■ Fragmento ■
----------

La relación con el PS se erosionó hasta hacerse trizas, en 1961, con la ruptura de la Dirección Nacional de la Juventud con Alfredo Palacios y Alicia Moreau. “Para nosotros eran fósiles. Además, Palacios se oponía a la acción cubana ¡y habíamos trabajado con la Revolución Cubana! Si el propio directorio revolucionario era recibido por el partido en Buenos Aires cuando tenía que esconderse de Fulgencio Batista. Estábamos con ellos desde antes de la revolución. Entonces hicimos la revista Che y sacamos un documento sobre el proyecto de liberación nacional y social y la lucha armada, con eje en el peronismo. Fuimos los primeros que planteamos esta cuestión.”

----------

■ Consigna de trabajo ■
Prosiga el fragmento sobre la ruptura de 1961 entre la Dirección Nacional de la Juventud y el PS, comenzando después de su última oración.

■ Contenido transcrito de la página ■

----------

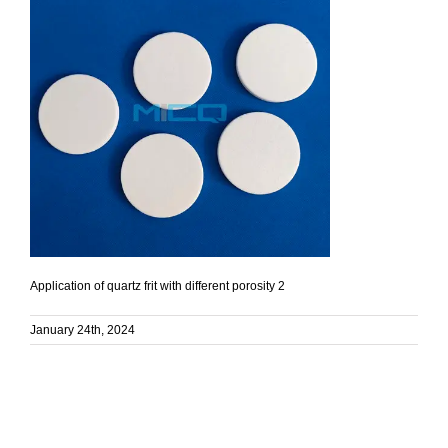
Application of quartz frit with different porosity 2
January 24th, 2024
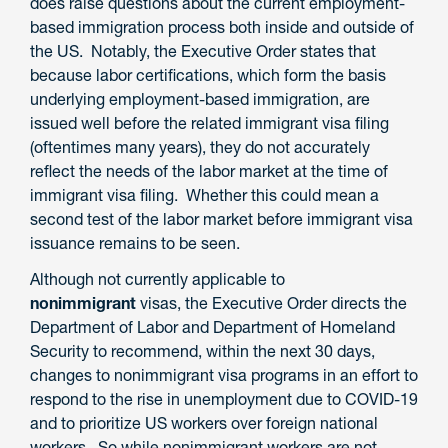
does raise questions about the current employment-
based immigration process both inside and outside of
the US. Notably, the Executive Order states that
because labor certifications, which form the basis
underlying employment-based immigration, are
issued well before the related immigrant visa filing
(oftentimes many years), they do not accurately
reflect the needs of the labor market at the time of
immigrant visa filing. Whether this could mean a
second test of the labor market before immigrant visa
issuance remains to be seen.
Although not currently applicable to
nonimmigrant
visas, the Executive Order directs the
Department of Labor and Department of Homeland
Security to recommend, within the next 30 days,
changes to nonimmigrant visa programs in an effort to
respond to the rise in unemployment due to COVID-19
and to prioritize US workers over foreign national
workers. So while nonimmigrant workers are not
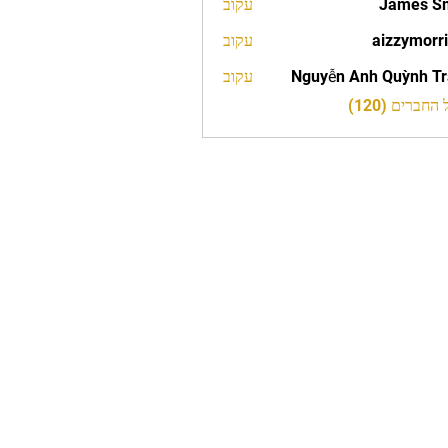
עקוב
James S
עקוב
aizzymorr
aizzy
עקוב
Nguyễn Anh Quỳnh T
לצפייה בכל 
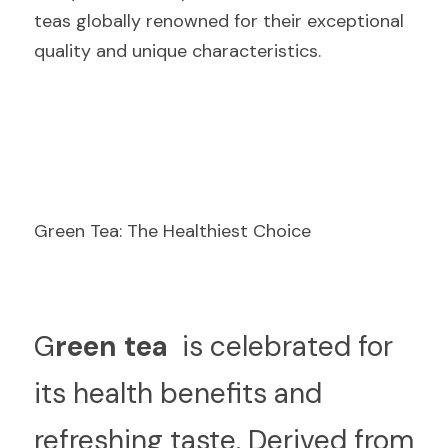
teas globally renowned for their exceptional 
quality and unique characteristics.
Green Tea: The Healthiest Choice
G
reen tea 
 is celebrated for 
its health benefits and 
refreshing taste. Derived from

----------

■ Resultado del ejercicio ■
En el universo de los sesenta, Beba Balvé cultivó relaciones políticas con Salvador Allende, Raúl Sendic, las FAP, John Cooke, Alicia Eguren, el abogado Ricardo Rojo –autor de Mi amigo el Che– y Facundo Larguía, “rosista, amigo de Perón y aristócrata de la más rancia estirpe patricia y ganadera”. Comenzaba a trabajar como investigadora en el Instituto Di Tella, donde integró el equipo dirigido por Alan Touraine y Eric Hobsbawm, para relevar el desarrollo industrial en América latina, y junto a Fernando Enrique Cardozo, del Cepal, en el Proyecto Marginalidad, un polémico estudio de campo financiado por la Fundación Ford. “Se nos acusó de marxistas y también de colaboradores de la CIA, porque sosteníamos que la marginalidad no existía como categoría, y que debía hablarse de ejército industrial de reserva. Pero me encargué de decirles a muchos que yo había estado en todas las luchas y que a sus huevos no los había visto en ningún lado. No nos jodieron más.”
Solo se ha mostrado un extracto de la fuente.